I have a new 2021 Trek Marlin 7 with the following drive train spec:


ShifterShimano Deore M4100, 10 speedRear derailleurShimano Deore M5120, long cage*CrankFSA Alpha Drive, 28T steel ring, Boost, 175mm length Bottom bracketFSA, 73mm, threaded cartridge, 122.5mm spindleCassetteShimano Deore M4100, 11-46, 10 speeChainKMC X10, 10 speed.

The problem I have is that when I change gears from 5th through to 10th, the pedals slip about 1/3 rotation and there is a loud ka-chunk as the chain hammers onto the cassette. The issue is bearable when riding at speeds of up to 10kmh 😆, but at higher speeds, sometimes it's so violent that my feet jump off the pedals. Of course, when moving from a steep incline to a more gentle one, when I change to lower ratio gears, and this happens, I lose all power and rhythm. Very occasionally there is a lovely soft click when changing from 7th to 8th, which is what I imagine to be expected. The gears changing from 10th down to 1st or from 1st up to 5th are perfect.

The shop I bought the bike from insist all that is required is a cable tension adjustment, but this has not made an improvement. I took the bike to an official Trek dealer for a gear set-up. They made adjustments to the cable tension, the derailleur and tightened the cassette (the cassette rocks a little, but I have been told this is normal with a bike in this price range. Though it doesn't seem to be any tighter than it was before the service). They also told me that all Shimano 10 speed set-ups behave like this, and 10 speeds in general; that it is normal, but, although I am not very technically knowledgeable about bikes, I have ridden many over the past 35 years and never had an issue like this which was considered normal and unfixable, especially with a brand new bike. I've ridden about 500km on this bike.

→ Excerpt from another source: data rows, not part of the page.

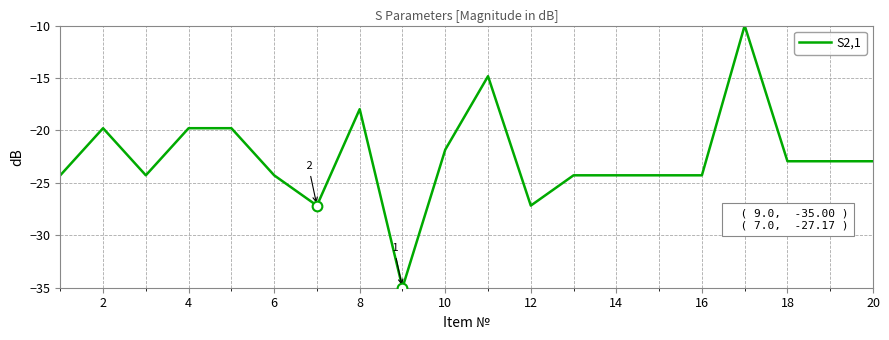

What is the minimum value shown in the chart?

-35.0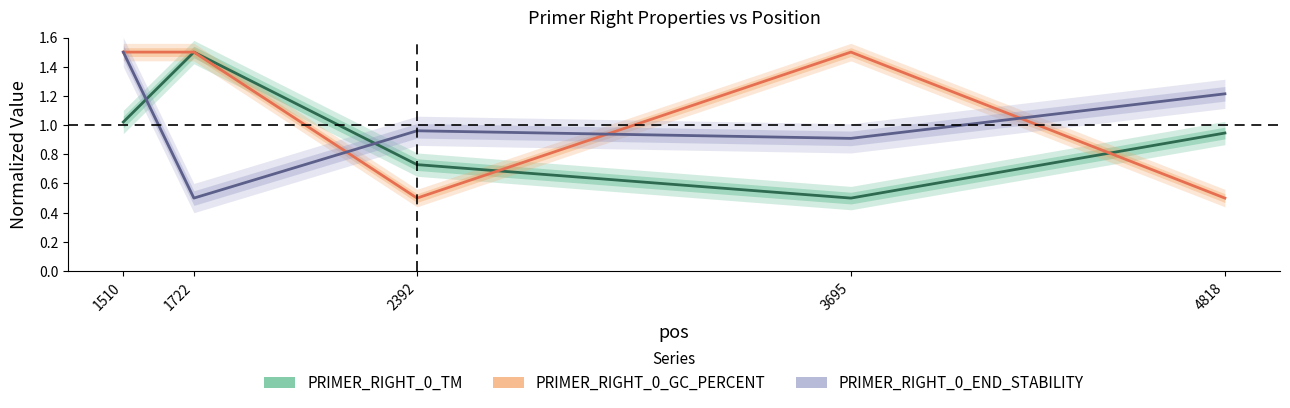

What is the sum of all PRIMER_RIGHT_0_TM values?

4.7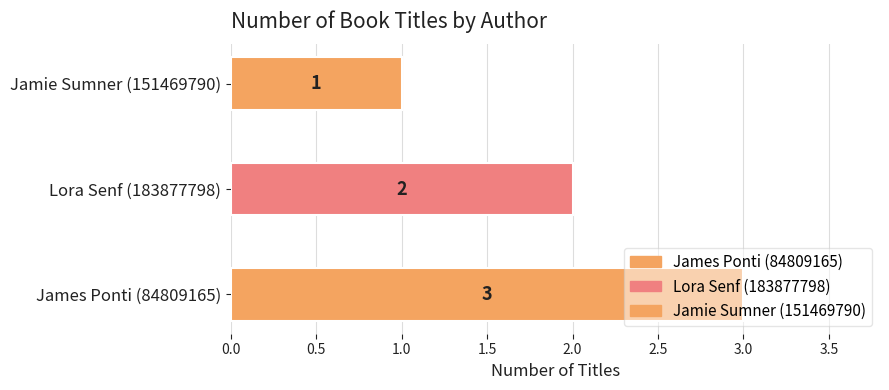

Which has a higher value, Lora Senf (183877798) or Jamie Sumner (151469790)?

Lora Senf (183877798)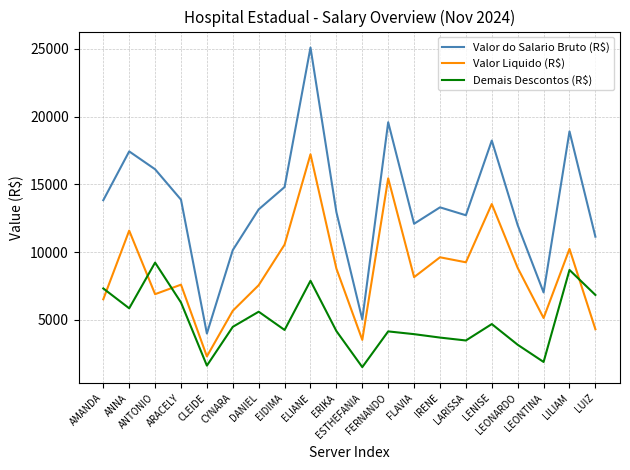

Does the chart display data point markers on the line(s)?

No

Has anyone advice or similar experiences which have been resolved?

Thanks.


----------



## Matt505 (9 mo ago)

Hi, did you ever discover / fix this problem, can you shed some more light on your experience.
I picked up a new Marlin 7 yesterday and on the 30 min cycle home I experienced what you described around 4 or 5 times.
I'm hoping it's the gear setup as you originally did.
Thanks


----------